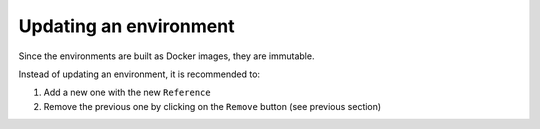 Updating an environment
=======================

Since the environments are built as Docker images, they are immutable.

Instead of updating an environment, it is recommended to:

1. Add a new one with the new ``Reference``
2. Remove the previous one by clicking on the ``Remove`` button (see previous section)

• [Prompt]: Where the material above includes pictures, omit them and retype everything else exactly.

• [Task answer]:
 Updating an environment
=======================

Since the environments are built as Docker images, they are immutable.

Instead of updating an environment, it is recommended to:

1. Add a new one with the new ``Reference``
2. Remove the previous one by clicking on the ``Remove`` button (see previous section)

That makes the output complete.